**WORK INSTRUCTIONS**
Report back each line of the data that contains the word "janvier".

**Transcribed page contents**
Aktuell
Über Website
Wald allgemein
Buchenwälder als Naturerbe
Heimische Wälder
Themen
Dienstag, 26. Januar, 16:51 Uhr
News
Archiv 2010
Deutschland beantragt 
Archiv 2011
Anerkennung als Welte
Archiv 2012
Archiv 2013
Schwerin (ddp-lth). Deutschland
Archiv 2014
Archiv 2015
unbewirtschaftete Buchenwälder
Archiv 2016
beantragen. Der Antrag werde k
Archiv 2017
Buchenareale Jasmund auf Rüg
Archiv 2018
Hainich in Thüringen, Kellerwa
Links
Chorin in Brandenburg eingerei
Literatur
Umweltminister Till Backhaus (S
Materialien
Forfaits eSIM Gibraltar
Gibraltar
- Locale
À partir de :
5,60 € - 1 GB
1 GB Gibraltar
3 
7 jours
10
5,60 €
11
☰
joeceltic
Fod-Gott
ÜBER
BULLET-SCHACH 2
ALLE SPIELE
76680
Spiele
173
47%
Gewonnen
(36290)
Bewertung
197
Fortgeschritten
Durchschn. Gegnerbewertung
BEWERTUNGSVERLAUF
* * *
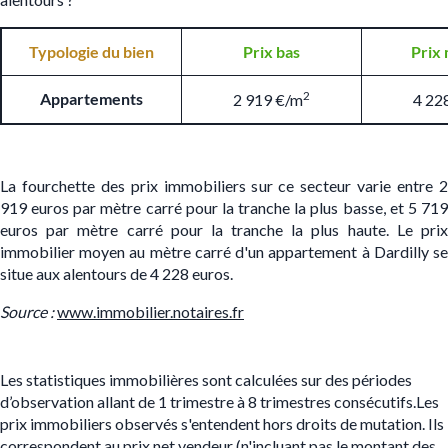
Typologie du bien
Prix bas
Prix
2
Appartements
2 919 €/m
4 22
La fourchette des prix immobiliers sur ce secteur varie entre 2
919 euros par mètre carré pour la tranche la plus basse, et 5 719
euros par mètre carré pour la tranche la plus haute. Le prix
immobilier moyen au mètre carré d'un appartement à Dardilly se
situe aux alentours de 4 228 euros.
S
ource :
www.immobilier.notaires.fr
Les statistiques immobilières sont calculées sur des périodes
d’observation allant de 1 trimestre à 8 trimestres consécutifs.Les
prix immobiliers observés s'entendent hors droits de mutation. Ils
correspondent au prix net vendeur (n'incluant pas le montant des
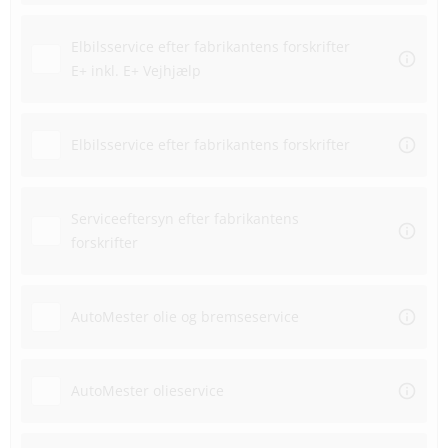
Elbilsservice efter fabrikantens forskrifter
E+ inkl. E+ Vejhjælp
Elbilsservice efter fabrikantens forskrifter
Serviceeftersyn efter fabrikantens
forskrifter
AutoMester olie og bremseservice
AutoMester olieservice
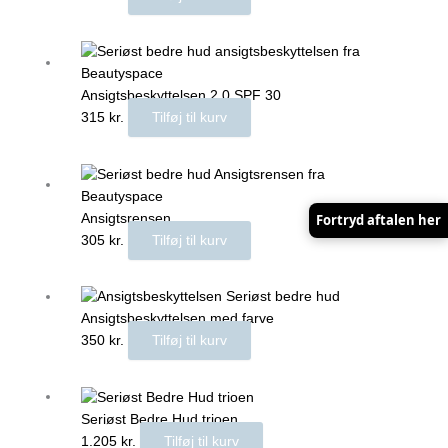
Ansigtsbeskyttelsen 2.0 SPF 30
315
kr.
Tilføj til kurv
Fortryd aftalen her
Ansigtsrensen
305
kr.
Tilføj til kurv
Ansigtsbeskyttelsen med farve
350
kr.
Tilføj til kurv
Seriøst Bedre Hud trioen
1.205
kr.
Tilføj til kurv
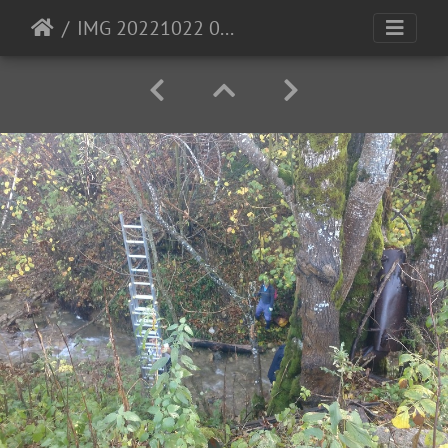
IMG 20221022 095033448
--
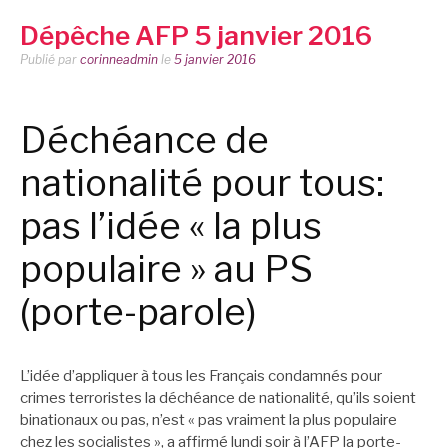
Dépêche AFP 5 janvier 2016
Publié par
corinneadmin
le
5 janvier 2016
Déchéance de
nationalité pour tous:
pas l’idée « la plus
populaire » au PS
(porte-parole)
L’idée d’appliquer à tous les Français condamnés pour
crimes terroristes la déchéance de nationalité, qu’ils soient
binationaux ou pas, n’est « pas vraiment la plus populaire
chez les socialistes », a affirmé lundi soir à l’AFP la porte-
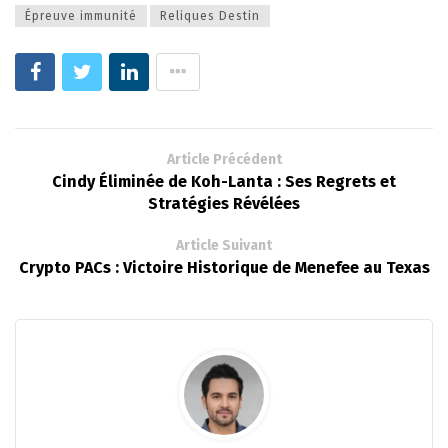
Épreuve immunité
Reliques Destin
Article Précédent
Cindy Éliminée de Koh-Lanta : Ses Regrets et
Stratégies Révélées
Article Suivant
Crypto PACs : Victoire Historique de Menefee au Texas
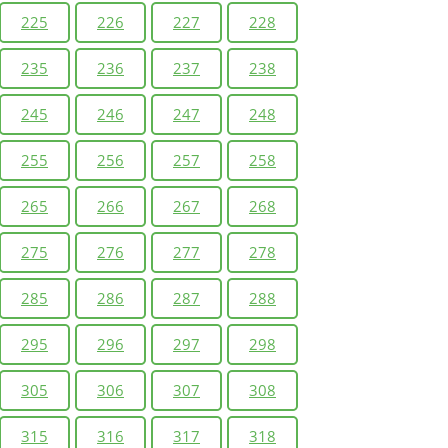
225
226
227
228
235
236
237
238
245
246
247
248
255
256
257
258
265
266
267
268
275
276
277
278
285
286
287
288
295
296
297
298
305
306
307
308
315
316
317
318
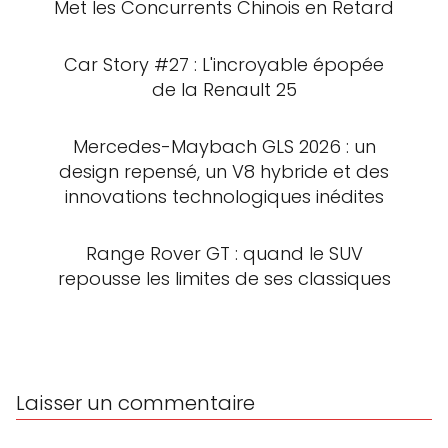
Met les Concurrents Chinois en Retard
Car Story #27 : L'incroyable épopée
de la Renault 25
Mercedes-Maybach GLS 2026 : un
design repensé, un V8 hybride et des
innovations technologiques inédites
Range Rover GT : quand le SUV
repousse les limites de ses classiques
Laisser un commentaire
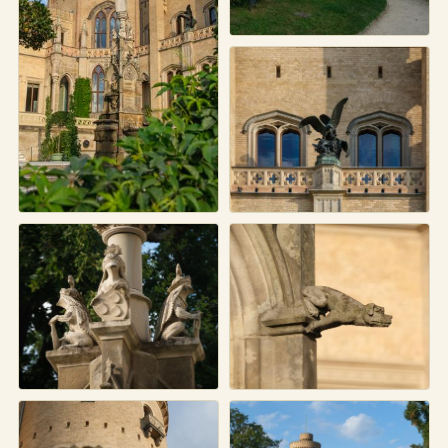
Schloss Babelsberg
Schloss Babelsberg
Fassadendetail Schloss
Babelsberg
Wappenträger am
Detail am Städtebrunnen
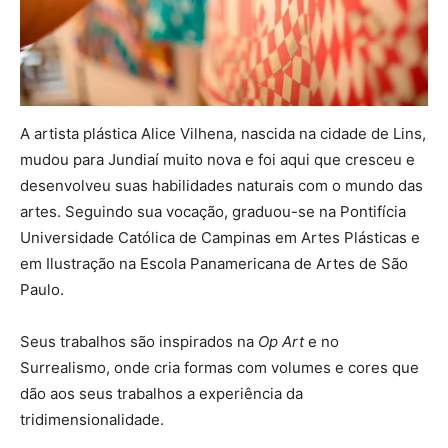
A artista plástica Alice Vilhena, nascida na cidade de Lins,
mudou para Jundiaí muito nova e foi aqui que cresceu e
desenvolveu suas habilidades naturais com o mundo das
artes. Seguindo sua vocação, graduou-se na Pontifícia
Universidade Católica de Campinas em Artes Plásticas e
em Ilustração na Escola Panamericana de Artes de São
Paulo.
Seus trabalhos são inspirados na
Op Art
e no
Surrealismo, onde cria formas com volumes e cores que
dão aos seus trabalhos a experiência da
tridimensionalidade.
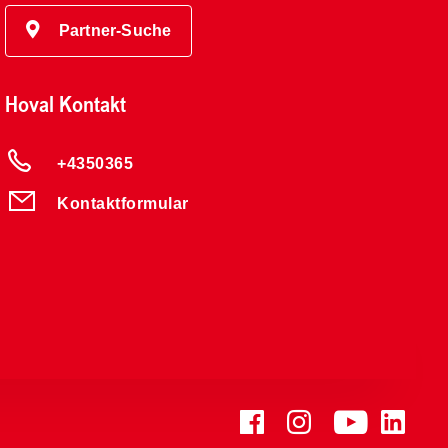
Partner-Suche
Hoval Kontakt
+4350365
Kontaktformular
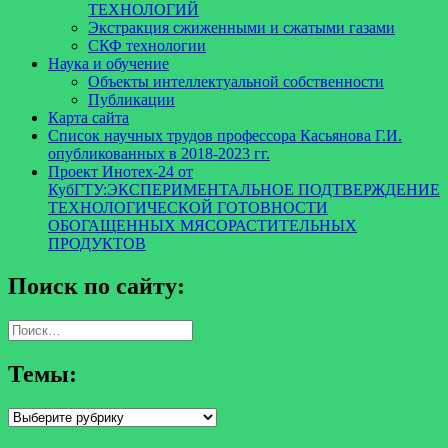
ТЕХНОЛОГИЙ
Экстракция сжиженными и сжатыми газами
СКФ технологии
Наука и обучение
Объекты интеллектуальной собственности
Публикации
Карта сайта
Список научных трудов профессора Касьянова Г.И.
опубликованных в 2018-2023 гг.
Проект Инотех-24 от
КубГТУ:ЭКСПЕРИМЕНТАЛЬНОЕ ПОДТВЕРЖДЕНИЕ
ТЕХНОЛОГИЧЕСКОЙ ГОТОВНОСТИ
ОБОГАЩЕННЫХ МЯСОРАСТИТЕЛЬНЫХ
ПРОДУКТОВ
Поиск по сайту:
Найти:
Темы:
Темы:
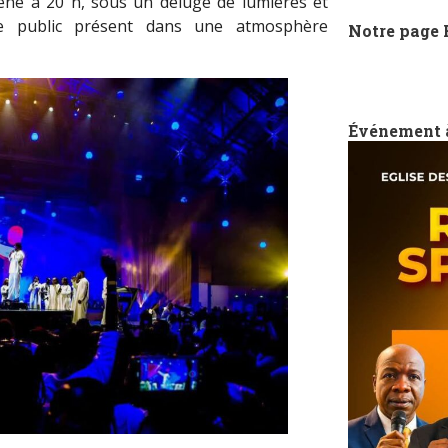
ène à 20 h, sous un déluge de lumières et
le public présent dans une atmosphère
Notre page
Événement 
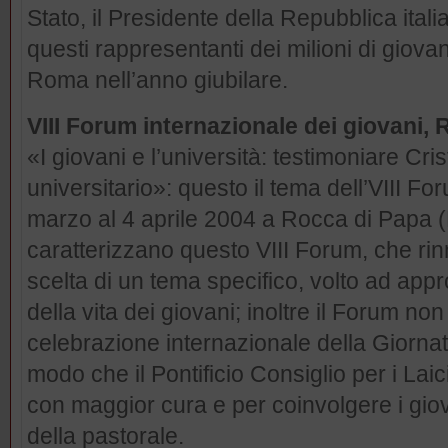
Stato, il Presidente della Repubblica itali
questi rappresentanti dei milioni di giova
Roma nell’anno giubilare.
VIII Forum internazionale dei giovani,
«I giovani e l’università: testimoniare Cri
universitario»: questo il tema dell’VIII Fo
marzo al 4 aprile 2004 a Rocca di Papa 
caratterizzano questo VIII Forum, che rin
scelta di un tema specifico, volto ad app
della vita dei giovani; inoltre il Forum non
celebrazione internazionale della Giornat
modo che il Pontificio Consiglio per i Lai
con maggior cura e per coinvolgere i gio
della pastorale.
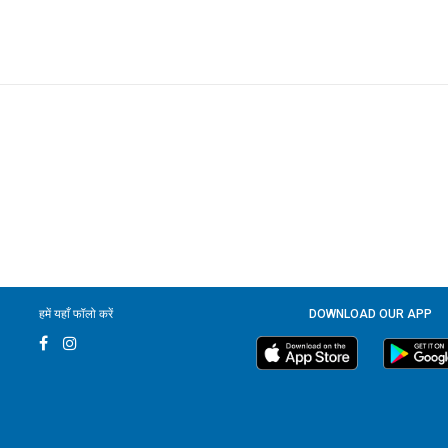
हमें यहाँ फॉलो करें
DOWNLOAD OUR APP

**REPLY TO THE EXERCISE**
Dépêche AFP 5 janvier 2016
5 janvier 2016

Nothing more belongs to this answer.